■ **GIVEN TEXT**:
Murder in Beirut, Censorship in London?

Rafik_hariri_memorial_shrine.jpg
Memorial Shrine for Rafik Hariri(Wikipedia Commons)

Will the BBC cower in the face of Hezbollah threats?

It's a legitimate question.

The BBC has reportedly delayed the broadcast of Murder in Beirut, a documentary about the assassination of former Lebanese Premier Rafik Hariri in 2005.

The documentary, which according to numerous reports, implicates Hezbollah in Hariri’s murder, was originally slated to air on Saturday Nov. 20, but the BCC pulled the show at the last minute and has so far not set a new broadcast date for the documentary.

The Guardian reports that insiders at the BBC “admit there is nervousness about its impact in the current volatile climate.” The Guardian provides more detail:

Nadim Shehadi, a Lebanon expert at the Chatham House thinktank in London, said: "There is an atmosphere of terror in Beirut. It may be a deliberate campaign to apply pressure to the tribunal. It is almost as if there is a communications strategy."

The producer, Christopher Mitchell, told the Guardian: "It is true that the film's transmission has suddenly been postponed. I am assured by the BBC that the series hasn't been dropped. Stories about the Middle East are … highly sensitive and go through a lengthy period of fact-checking and approval. I hope it will appear in the near future. Was this justified? I don't yet know, though I understand the sensitivities involved. Murder in Beirut tackles a difficult subject and everybody on the production worked hard to make sure it was as fair and accurate as possible. Naturally we are very disappointed that the broadcast has been delayed."

A BBC spokesman said: "All programmes shown by BBC World News must comply with the BBC's editorial guidelines. This applies equally to programmes we commission from the BBC, independents or, in this case, bought-in programmes. From time to time, the compliance process requires more time to complete. This can affect scheduling. This series of programmes falls into this category."

If the BBC does back down and refrains from broadcasting the documentary, it will not be the first time that a major network has behaved in such a manner. In a piece published in The New York Times in 2003, Eason Jordan, a former news executive for CNN admitted that the network refrained from reporting about human rights abuses in Iraq for fear of reprisals against CNN employees.

The sad fact is that threats and violence affect coverage of the Middle East.

■ **WHAT TO WORK ON**:
[1] Gather every line in the rows below that contains the string "Rico".
[2] Pick up the article about the BBC's delayed Hariri documentary after its last sentence and continue writing it.

■ **SUPPLIED MATERIAL**:

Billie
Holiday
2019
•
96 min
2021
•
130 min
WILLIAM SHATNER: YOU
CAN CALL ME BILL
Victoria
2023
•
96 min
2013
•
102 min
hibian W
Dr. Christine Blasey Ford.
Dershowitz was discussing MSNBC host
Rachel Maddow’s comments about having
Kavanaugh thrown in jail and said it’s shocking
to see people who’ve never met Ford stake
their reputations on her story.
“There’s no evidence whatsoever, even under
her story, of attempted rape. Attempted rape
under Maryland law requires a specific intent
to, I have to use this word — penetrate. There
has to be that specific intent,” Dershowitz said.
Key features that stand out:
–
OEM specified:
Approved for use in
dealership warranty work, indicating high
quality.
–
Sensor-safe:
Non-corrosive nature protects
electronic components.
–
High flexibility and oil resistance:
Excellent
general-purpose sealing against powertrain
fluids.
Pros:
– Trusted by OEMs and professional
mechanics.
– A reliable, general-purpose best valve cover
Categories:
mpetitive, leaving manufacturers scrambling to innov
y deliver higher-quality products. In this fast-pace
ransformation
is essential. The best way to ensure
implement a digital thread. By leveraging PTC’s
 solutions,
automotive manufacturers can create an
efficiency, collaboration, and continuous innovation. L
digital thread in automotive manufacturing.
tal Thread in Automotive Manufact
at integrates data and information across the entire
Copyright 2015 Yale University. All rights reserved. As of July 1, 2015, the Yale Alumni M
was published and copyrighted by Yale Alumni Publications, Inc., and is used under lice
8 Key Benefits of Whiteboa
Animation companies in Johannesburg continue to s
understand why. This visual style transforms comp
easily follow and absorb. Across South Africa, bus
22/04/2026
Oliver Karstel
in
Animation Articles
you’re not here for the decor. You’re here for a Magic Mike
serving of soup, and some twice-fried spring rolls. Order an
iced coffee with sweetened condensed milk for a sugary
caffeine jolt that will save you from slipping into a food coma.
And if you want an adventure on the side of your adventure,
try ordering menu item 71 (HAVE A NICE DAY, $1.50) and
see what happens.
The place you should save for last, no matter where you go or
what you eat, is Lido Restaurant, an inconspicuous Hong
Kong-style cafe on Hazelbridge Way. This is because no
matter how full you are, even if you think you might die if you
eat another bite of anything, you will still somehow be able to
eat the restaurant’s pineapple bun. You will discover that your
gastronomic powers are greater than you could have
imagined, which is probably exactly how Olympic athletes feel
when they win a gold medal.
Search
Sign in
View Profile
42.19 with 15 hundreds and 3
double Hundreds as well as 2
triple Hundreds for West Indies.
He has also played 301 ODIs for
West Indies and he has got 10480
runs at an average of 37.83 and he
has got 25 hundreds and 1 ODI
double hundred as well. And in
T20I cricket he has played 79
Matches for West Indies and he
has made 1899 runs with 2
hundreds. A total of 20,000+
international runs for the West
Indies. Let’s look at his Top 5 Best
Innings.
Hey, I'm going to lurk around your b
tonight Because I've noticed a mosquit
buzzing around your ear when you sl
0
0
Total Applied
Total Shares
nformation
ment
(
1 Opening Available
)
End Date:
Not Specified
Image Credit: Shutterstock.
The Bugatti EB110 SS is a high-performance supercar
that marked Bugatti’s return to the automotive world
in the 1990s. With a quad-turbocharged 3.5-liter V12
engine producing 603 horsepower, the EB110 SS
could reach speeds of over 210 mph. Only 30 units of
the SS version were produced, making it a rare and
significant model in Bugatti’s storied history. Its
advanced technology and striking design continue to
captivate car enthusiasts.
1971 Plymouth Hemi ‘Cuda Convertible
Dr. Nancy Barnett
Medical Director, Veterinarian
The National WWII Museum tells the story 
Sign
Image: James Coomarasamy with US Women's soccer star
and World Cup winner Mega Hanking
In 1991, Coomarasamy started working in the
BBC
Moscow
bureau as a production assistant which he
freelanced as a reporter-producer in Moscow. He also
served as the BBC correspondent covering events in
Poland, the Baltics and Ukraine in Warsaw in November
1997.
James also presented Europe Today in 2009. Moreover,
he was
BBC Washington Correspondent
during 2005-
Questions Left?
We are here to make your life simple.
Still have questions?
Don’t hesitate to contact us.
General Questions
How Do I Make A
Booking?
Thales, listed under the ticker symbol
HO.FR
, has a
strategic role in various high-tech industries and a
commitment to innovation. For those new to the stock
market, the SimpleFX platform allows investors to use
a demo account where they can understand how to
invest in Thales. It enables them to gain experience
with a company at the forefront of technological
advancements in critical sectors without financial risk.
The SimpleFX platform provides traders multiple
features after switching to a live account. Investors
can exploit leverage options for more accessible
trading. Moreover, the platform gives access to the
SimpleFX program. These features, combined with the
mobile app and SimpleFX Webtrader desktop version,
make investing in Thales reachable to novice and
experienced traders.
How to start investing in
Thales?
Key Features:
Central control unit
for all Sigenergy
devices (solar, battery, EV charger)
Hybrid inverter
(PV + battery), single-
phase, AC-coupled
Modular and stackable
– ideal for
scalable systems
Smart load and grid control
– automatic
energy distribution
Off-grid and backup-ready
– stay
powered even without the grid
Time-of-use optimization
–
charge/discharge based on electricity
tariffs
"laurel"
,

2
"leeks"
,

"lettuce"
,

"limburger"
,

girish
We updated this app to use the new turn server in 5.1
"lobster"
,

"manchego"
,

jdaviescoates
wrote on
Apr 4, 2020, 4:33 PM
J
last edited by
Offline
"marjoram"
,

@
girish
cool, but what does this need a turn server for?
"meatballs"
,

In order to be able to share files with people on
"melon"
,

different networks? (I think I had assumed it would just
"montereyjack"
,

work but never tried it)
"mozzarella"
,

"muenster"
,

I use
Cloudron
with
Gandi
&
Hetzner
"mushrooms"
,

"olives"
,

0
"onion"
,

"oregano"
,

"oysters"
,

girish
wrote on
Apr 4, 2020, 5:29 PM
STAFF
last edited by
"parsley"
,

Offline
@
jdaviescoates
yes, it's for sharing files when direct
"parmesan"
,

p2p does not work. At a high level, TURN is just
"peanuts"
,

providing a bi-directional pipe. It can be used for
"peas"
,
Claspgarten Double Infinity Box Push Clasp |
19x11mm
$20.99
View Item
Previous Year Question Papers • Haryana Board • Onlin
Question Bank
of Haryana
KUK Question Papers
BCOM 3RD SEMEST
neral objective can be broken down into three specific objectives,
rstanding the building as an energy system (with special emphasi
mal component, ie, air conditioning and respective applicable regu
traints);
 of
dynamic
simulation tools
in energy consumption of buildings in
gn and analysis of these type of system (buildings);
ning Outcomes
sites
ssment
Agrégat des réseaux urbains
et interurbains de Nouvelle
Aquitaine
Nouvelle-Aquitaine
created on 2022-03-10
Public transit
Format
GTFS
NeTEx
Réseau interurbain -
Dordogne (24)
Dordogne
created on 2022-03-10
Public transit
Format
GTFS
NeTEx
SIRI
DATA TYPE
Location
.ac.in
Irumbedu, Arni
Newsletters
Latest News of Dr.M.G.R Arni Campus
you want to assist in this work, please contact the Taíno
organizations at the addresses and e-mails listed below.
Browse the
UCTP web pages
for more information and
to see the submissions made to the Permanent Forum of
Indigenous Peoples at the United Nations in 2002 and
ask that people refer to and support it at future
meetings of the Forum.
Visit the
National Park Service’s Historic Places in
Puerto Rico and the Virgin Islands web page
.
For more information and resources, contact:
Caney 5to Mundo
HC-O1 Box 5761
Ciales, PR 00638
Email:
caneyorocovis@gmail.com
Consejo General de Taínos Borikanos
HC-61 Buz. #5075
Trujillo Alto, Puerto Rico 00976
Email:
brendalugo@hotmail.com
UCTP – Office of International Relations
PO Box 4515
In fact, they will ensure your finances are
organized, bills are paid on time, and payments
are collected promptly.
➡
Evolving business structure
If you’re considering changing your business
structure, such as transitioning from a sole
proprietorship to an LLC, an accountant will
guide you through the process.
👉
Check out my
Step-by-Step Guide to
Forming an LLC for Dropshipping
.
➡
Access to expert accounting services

■ **RESPONSE LIST**:
[1]
Puerto Rico and the Virgin Islands web page
Trujillo Alto, Puerto Rico 00976

[2]
The Guardian reported that the BBC “has not been warned specifically to screen the series…” Hassan Nasrallah, the leader of Hezollah, has stated however, that he will cut off the hand of anyone who tries to arrest members of his organization for Hariri’s death. With this threat – made as the UN’s Special Tribunal for Lebanon is preparing to issue indictments – Nasrallah has revealed himself, once again for what he is – a leader of an authoritarian mass movement intent on undermining the rule of law and Lebanon’s nascent democratic institutions. In other words, a fascist.

Ominously enough, an investigator from the STL was attacked by a group of veil-clad assailants in late October. The investigator's briefcase was stolen. This is exactly the type of street thuggery that fascist movements engage in prior to staging overthrows.

Will the BBC allow Hezbollah to set its editorial policy? If it does, then all that talk about the BBC Trust's decision to uphold a complaint against Jeremy Bowen seems a bit overheated, now doesn't it?

CBC Stepping into the Breach

Fortunately, the CBC is apparently willing to do what the BBC is apparently afraid of doing -- cover the story and let the chips fall where they may. The CBC has posted a lengthy article about the assassination. Video of the CBC's investigation can be seen below.

Posted by dvz at November 22, 2010 02:25 PM

Comments

The BBC doesn't cower in the face of Hizbullah threats. It actively works to legitimise Hizbullah as a national and international player with whom the British and other governments should do business.

The BBC admits its error in this case and promises not to do it again!